Les abeilles ont la cote, dans le quartier d’affaires comme ailleurs. Érigées en symbole d’une biodiversité dégradée, les abeilles, dont la production de miel à chuté de 50 % depuis les années 1990, sont devenues pour certaines entreprises un élevage très lucratif. Gestionnaires de tours et entreprises de la Défense en profitent plutôt dans le cadre de leurs politiques dédiées à l’écologie comme à leur responsabilité sociale.

Elles affirment ainsi contribuer à la sauvegarde de la biodiversité en permettant à des apiculteurs de venir installer des ruches. Ces dernières peuvent rapporter jusqu’à 2 500 euros par an et par ruche à l’entreprise en charge de son entretien. Mais l’augmentation de la population d’abeilles dans le quartier d’affaires ne serait pas forcément sans conséquences, même si les apiculteurs du quartier d’affaires se montrent divisés sur cette question.

Parmi les professionnels interrogés, Jean-Yves Minette, le président d’Apijym, possède 214 ruches en Île-de-France. Deux sont situées au coeur de la Défense, sur le toit de la tour Euronext, à 34 m de hauteur. « On n’a jamais assez d’abeilles, plus on en a, mieux c’est, il faut encourager les gens à en installer, parce qu’on ne se rend pas compte de la verdure présente dans le quartier », tranche-t-il.

Placées à 34 m de hauteur sur la terrasse de la tour Euronext, les abeilles se regroupent dans les deux ruches installées par Jean-Yves Minette, de la société Apijym, 214 ruches en
Île-de-France.

« Il ne faut pas dire qu’il y a trop d’abeilles, martèle l’apiculteur. Parce que la vérité, c’est qu’on manque d’insectes : avant quand on circulait en voiture, il y avait beaucoup de papillons qui s’écrasaient sur le pare-vitre, ce n’est plus le cas maintenant parce qu’on assiste à une chute du nombre de pollinisateurs. » S’il précise ne pas savoir s’il existe d’autres ruches à la Défense, l’apiculteur voit dans les immeubles et gratte-ciels de la Défense des sites propices pour ses abeilles.

« Les tours ne sont pas un soucis pour les abeilles, je viens de la Réunion, et la hauteur n’a jamais été un problème, analyse-t-il.
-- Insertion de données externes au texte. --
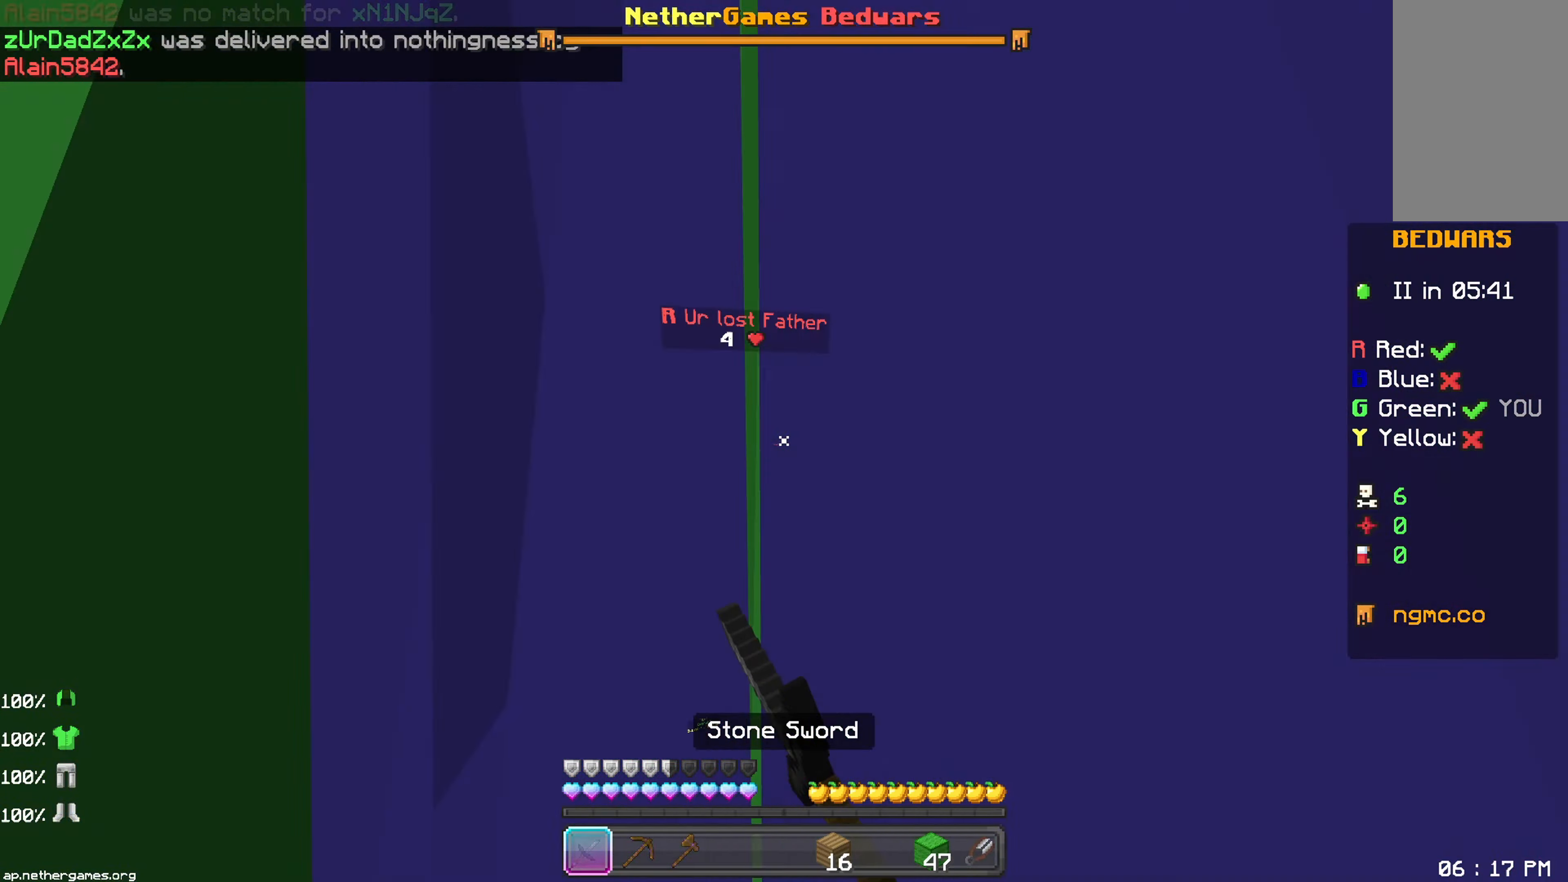
{"keys": [], "mouse": [], "events": [[33, "mouse_left", "down"], [50, "mouse_left", "up"], [117, "mouse_left", "down"], [133, "right", "up"], [183, "mouse_left", "up"], [300, "up", "up"], [333, "mouse_left", "down"], [383, "mouse_left", "up"]]}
Parce que les abeilles ne prennent pas leur envol comme des oiseaux, mais suivent l’immeuble comme un courant. » La tour Euronext profite de ses installations pour mettre en valeur le bâtiment et sa terrasse arborée depuis 2015, mais surtout, précise l’apiculteur : « Dans une démarche écologique, pour faire quelque chose pour les abeilles et pour l’environnement. »

Le constat qu’il porte est toutefois loin de faire l’unanimité. Il n’est ainsi pas le seul a avoir ciblé les tours de la Défense pour y installer ses ruches. L’entreprise Mugo compte trois ruches dans la tour Acacia d’Allianz, ainsi que trois autres au rez-de-chaussée de la tour Allianz One. La société Ekodev, elle, gère 200 projets en France pour un total de 600 ruches, dont trois étaient présentes sur la tour Eqho jusqu’à cette année.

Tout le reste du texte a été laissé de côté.